As well as legal impediments, however, there’s a glaring political one: countries with standing to seek the recovery of stolen public funds are often controlled by the elites which have stolen them. How soon can we expect the government of Saudi Arabia to seek freezing orders on London townhouses bought by Saudi princes with corruptly-acquired state funds? Typically it takes a coup or a revolution to give new regimes an incentive to pursue the looted assets of their predecessors. The real victims of such corruption – the citizens of those countries whose public assets have been looted — shouldn’t have to wait so long.
And finally, such cases open up a range of mechanisms by which stolen assets might be returned more transparently to corruption’s real victims,b rather than through the opaque return of money from one government to another (possibly still kleptocratic) government.
We should be wary of vigilantism. The pursuit of the allegedly corrupt is rarely the politics-free zone that some more evangelical fringes of anti-corruption movements might suggest. But properly-functioning courts are there precisely to distinguish malign from justified cases.
***
A (not so) modest proposal: what if anti-corruption activists gathered, somewhere on a secure server, a list of bank accounts associated with suspected corrupt individuals or transactions. Activists and lawyers with access to the server could assess the most fruitful cases for asset tracing, discovery and, perhaps, civil recovery. They could find and work with plaintiffs from the country in question to initiate a small number of well-chosen cases to sue the suspected looters, and start to get courts to order disclosure of their bank accounts and other assets. Even if those cases failed to proceed from disclosure to forfeiture or restitution, they could put kleptocrats on notice that their offshore assets are no longer invisible – not just to tax authorities, but to their own citizens.

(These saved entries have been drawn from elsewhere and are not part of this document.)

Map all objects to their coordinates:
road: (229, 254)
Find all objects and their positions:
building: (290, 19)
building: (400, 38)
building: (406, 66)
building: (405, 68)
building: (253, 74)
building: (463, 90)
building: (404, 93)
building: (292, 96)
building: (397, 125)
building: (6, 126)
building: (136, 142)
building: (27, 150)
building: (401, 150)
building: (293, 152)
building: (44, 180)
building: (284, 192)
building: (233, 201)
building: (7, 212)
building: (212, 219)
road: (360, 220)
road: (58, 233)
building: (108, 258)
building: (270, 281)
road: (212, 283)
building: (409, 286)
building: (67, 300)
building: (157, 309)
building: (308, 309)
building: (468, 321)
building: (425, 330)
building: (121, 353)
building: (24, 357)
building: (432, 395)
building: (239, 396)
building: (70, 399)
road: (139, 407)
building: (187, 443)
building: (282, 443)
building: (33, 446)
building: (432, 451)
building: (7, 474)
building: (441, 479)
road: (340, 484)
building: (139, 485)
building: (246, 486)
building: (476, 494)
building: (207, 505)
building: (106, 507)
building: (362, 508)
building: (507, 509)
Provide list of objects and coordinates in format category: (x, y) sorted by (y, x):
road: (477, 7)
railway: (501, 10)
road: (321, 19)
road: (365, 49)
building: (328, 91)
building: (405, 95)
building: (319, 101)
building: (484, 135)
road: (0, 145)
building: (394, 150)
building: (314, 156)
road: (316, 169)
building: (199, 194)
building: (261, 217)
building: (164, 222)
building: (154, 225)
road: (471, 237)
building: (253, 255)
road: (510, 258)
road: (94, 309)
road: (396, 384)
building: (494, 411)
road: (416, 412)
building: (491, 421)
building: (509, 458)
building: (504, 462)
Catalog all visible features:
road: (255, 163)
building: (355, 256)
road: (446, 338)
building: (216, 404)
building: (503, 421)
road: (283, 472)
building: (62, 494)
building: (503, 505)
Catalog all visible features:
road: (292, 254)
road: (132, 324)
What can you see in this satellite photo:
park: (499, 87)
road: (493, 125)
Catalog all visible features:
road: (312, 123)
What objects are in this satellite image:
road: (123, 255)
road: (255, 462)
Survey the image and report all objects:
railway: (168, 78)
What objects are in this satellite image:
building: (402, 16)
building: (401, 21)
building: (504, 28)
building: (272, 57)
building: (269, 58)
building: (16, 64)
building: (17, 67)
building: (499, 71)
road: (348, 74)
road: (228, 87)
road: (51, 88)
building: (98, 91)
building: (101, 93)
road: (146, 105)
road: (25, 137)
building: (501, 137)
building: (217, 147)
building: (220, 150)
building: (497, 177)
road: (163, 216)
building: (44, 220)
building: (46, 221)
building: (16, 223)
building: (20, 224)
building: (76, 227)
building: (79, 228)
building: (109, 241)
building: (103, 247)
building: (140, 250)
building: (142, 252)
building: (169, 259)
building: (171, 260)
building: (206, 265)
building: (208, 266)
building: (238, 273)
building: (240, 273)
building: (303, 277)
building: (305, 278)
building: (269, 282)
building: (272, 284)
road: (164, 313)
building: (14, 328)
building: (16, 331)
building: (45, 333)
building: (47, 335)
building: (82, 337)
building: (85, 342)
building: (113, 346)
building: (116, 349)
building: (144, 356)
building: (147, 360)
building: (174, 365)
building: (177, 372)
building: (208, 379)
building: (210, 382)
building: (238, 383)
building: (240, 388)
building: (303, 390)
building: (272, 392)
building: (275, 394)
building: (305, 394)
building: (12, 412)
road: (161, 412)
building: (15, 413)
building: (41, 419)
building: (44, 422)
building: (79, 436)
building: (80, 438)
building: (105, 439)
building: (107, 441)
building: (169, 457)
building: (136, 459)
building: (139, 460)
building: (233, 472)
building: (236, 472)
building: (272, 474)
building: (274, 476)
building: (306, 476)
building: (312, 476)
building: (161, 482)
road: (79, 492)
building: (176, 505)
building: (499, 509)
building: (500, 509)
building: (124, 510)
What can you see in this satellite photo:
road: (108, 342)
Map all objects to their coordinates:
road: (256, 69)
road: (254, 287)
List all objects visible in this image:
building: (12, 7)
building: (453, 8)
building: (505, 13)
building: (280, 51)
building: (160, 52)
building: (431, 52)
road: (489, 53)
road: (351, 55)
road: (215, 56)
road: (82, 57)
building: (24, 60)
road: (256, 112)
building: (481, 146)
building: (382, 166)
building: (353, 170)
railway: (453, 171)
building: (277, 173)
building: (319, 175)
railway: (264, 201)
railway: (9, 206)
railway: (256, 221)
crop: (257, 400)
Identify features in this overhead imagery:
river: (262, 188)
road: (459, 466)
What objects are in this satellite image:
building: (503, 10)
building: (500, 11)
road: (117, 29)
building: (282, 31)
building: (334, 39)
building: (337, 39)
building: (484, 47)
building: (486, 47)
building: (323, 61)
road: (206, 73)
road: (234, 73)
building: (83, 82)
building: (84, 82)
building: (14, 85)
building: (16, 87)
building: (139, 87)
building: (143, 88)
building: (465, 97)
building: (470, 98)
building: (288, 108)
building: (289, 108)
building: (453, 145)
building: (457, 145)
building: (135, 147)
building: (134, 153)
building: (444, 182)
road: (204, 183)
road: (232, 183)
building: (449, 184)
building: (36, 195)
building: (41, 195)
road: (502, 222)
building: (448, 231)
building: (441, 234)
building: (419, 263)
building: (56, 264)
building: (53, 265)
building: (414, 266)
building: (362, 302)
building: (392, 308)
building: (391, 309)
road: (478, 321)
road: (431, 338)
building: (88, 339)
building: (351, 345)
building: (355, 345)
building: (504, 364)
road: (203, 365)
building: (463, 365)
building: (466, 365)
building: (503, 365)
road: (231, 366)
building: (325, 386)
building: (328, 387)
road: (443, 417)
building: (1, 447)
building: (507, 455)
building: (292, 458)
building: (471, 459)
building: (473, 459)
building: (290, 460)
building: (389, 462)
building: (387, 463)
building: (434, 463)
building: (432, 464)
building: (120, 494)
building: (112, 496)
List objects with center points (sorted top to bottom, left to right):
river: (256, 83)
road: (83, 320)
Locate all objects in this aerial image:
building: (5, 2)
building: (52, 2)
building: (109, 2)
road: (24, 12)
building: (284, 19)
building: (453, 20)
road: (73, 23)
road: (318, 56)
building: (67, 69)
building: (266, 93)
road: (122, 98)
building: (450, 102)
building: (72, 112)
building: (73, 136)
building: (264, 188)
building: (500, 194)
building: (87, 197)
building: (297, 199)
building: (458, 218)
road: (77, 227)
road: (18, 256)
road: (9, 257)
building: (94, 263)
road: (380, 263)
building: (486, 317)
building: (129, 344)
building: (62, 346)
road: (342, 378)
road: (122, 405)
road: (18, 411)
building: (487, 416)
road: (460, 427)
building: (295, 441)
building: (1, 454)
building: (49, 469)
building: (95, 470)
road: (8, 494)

Such an initiative would require funding, as well as time and expertise. One major impediment to using procedures like 1782 Discovery – and more generally to anti-corruption activists using legal tools originally developed by wealthy individuals and large corporations to hunt and reclaim money across borders – is that such tools, and such litigation, is expensive.
Nonetheless the tools are there. It’s time we showed they can be used by citizens; not just by banks, oligarchs and Fortune 500 companies.
[1] Another unusual instance is the use of Anton Piller orders by anti-apartheid lawyers working against police torture in southern Africa. Such court orders – essentially civil search warrants – were initially developed by UK intellectual property cases during the 1970s. They permit a party in a civil case directly to search and seize evidence in another party’s premises if it is at risk of being destroyed: for instance, if an individual or company is being sued for stealing trade secrets or making unauthorised reproductions of master tapes, where the case might hinge on proving that the tapes or the files are in the respondent’s possession. In 1980s South Africa, anti-apartheid lawyers representing victims of police torture in civil cases began to seek Anton Piller orders for an entirely different purpose: to physically search police stations in order to locate physical items used for torture which would corroborate their clients’ testimony. Although apartheid-era South African courts often dismissed the suits, lawyers acting for victims of alleged police torture in post-independence Namibia successfully used Anton Piller orders in this way during the 2000s.